Passage shown
We were wandering through the mall just last week, and I took notice of all the sad attempts to attract more business from a day that, in my opinion, is over-hyped: Valentine’s Day. The problem with Valentine’s Day is that it’s created a notion that materialism is associated with love. Don’t get me wrong. I’m not a single woman bent on hating on everyone else who is dating. I love my man in all the right ways, and I don’t mind having a day set aside to dine out or do something romantic, but it being an “obligation” is what drains all the backing from me. I love acknowledging romance and I think that it’s important to let people in our lives know how much they mean to us. Not just our lovers or partners, but also our family, our friends, that cute barista who smiles at you when you get coffee — but this holiday should never have been ratified for it. It should be part of the regular practice of our lives. Do we really need this holiday to substantiate our love for one another? Does this day really had to be forcefully shoved in so we can realize that we have to love each other?
People in relationships often feel pressured to make it the perfect day it is painted to be, while most singles are sulking over it like it’s the apocalypse. If you (specially women) expect to be treated nicely only on that day, and just forget how your partner has been a big jerk all year, you’re an idiot. If you aren’t being treated nicely everyday, then that relationship’s crap. And hopefully, yours is not so fragile as to fall apart over one Valentine’s Day. Ladies, don’t fret if your man fails to get you anything. And men, please don’t feel pressured to live up to expectations and frantically make the day flawless. Don’t be afraid of not fulfilling your “duties”. You still have every single day thereafter.
Here’s the thing: If you really love someone, a token gift once a year won’t prove it. It’s like saying “I love you, and to prove it, once a year I’ll be romantic.” I mean, everybody loves getting gifts. But it’s getting a gift that really, really means something that touches the heart. That heart-shaped chocolate or that big furry pillow is more often than not, nothing but a hypocritical public display of affection. If you love somebody, show it all year long. If you can’t show your loved one affection on a regular basis, please, just stay alone.
I want people to let me know I’m loved with their own volition, not because some stupid holiday obliges them to. That being said, I’m not interested in receiving chocolates, cards or a ridiculously sized bear. Although flowers can be nice. 😋
iway says
right sis! 😉 me too believes that a romantic date on valentines day and whatever fancy gifts won’t totally prove one’s love to their partner in this once a year occasion. sometimes, there are guys who are just best foot forward during this day. i guess a simple gift would do. it’s more romantic than receiving those exaggerated gifts.
have a happy valentines sis! 🙂
Chiui says
I agree with you in a way, like when you said love shouldn’t be expressed only once a year and that material objects can’t express our deepest feelings for someone. However, I think Valentine’s Day is not just that one scheduled day when everyone becomes romantic. I mean don’t we all want to celebrate love knowing that we’re celebrating it with everyone else? That should feel really nice 🙂 Also, sure, material things wouldn’t express our love for someone. But then one cannot love without giving gifts. If you feel in love, you will also feel the desire to give someone gifts. It’s part of loving.

Records shown
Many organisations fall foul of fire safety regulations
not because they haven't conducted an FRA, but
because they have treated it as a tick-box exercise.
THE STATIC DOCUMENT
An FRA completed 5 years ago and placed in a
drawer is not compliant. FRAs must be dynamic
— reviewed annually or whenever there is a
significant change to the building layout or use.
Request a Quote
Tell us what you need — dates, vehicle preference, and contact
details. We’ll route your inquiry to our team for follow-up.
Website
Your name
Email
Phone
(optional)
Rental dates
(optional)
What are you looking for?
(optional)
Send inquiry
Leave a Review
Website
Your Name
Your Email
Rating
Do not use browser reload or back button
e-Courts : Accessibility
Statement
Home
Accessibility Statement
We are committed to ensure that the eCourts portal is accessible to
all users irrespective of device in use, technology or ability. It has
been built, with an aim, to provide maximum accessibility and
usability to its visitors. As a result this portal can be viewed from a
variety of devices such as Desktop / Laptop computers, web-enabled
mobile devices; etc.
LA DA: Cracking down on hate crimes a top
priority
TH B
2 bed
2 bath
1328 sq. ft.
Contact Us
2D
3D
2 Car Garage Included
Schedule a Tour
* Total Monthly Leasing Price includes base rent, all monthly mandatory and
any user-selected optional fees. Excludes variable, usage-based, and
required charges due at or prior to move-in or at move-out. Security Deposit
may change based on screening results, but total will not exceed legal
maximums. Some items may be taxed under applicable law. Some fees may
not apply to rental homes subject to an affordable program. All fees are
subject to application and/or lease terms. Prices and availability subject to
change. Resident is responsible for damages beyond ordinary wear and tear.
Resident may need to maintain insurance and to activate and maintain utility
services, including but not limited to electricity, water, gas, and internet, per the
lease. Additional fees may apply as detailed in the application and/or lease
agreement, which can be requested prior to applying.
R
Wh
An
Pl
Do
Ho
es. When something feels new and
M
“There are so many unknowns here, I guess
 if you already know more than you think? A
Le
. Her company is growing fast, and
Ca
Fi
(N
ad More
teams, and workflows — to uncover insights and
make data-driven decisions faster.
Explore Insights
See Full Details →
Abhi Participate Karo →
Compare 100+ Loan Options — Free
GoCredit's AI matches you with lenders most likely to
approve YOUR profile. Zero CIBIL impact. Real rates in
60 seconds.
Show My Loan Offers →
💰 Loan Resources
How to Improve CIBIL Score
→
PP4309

Exercise tasks
**1)** In the Valentine's Day post, which gift does the writer concede can be nice?
**2)** Transcribe the stretch of the Valentine's Day post from "Here’s the thing: If" through "just stay alone.".

Answer section
**1)** Flowers.

**2)**
Here’s the thing: If you really love someone, a token gift once a year won’t prove it. It’s like saying “I love you, and to prove it, once a year I’ll be romantic.” I mean, everybody loves getting gifts. But it’s getting a gift that really, really means something that touches the heart. That heart-shaped chocolate or that big furry pillow is more often than not, nothing but a hypocritical public display of affection. If you love somebody, show it all year long. If you can’t show your loved one affection on a regular basis, please, just stay alone.